When a pup is first born, its life is all about warm and furry mom. But puppies grow up fast. By the time your puppy’s three months old, think teenager, versus toddler. Welcome to the juvenile phase, when their instincts are focused on the big wide world — seeing the sights and smelling the smells!

As your pup’s ability to interact with the world increases, curiosity does, too. This is the time to lay down some limits, an important part of obedience training. Don't be too surprised if your pup struggles with commands during this phase. “Sit” and “stay” are easier to follow when you, the human parent, are the only show in town. When you’re out on the town--competing with the whiff of a passing hot dog vendor or the bark of a friend in a nearby dog run--expect to be upstaged. This is when consistency from you, the pet parent, really counts. As your doggy becomes more familiar with a world full of fun he'll figure out how to balance newfound independence with good listening skills.

Playing nice

Between four and ten months old, a male puppy's testosterone levels can be as much as five times that of an adult dog. This flood of hormones is an important step in growing up, but expect boundaries to be pushed and limits to be tested. This is a great age to begin positive behavior training.

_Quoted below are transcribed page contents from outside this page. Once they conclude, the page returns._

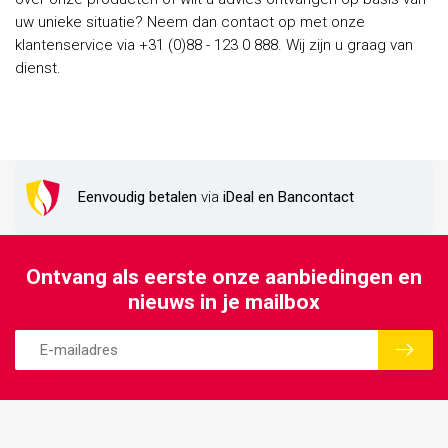
uw unieke situatie? Neem dan contact op met onze
klantenservice via +31 (0)88 - 123 0 888. Wij zijn u graag van
dienst.
Eenvoudig betalen
via
iDeal en Bancontact
Ontvang als eerste onze aanbiedingen en
nieuws in je mailbox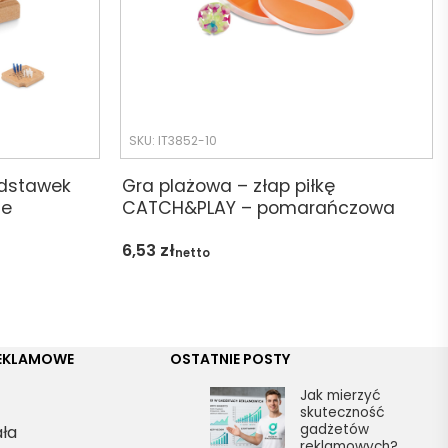
SKU: IT3852-10
odstawek
Gra plażowa – złap piłkę
ne
CATCH&PLAY – pomarańczowa
6,53
zł
netto
REKLAMOWE
OSTATNIE POSTY
Jak mierzyć
skuteczność
gadżetów
ała
reklamowych?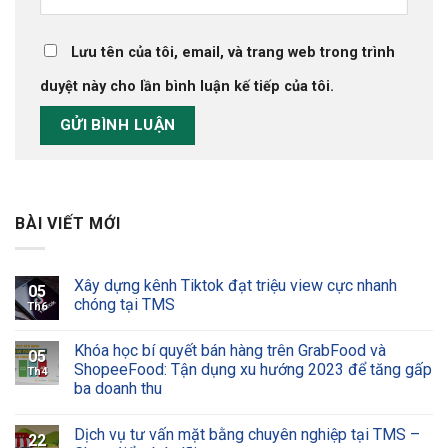
Lưu tên của tôi, email, và trang web trong trình
duyệt này cho lần bình luận kế tiếp của tôi.
BÀI VIẾT MỚI
Xây dựng kênh Tiktok đạt triệu view cực nhanh
05
chóng tại TMS
Th6
Khóa học bí quyết bán hàng trên GrabFood và
05
ShopeeFood: Tận dụng xu hướng 2023 để tăng gấp
Th4
ba doanh thu
Dịch vụ tư vấn mặt bằng chuyên nghiệp tại TMS –
22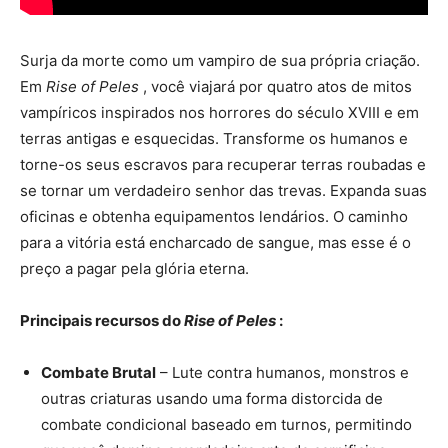
Surja da morte como um vampiro de sua própria criação.
Em
Rise of Peles
, você viajará por quatro atos de mitos
vampíricos inspirados nos horrores do século XVIII e em
terras antigas e esquecidas. Transforme os humanos e
torne-os seus escravos para recuperar terras roubadas e
se tornar um verdadeiro senhor das trevas. Expanda suas
oficinas e obtenha equipamentos lendários. O caminho
para a vitória está encharcado de sangue, mas esse é o
preço a pagar pela glória eterna.
Principais recursos do
Rise of Peles
:
Combate Brutal
– Lute contra humanos, monstros e
outras criaturas usando uma forma distorcida de
combate condicional baseado em turnos, permitindo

Another effect of all those hormones on your growing pooch can be a phase of fearfulness. This is more common in larger breeds and tends to correspond with growth spurts. You may find your normally heroic sidekick a little on the anxious side or more protective around food, favorite toys, or territory. This is normal and may last up to a month.

During the juvenile period, your pup soaks up information. The more you play, the more your pup learns. During this educational phase, stay away from games that encourage any aggressive actions. If you play at wrestling or tug of war, your dog may get the idea that snapping, jumping on guests or other naughty behavior are all in good fun. He doesn’t know better. You do. So, just play nice.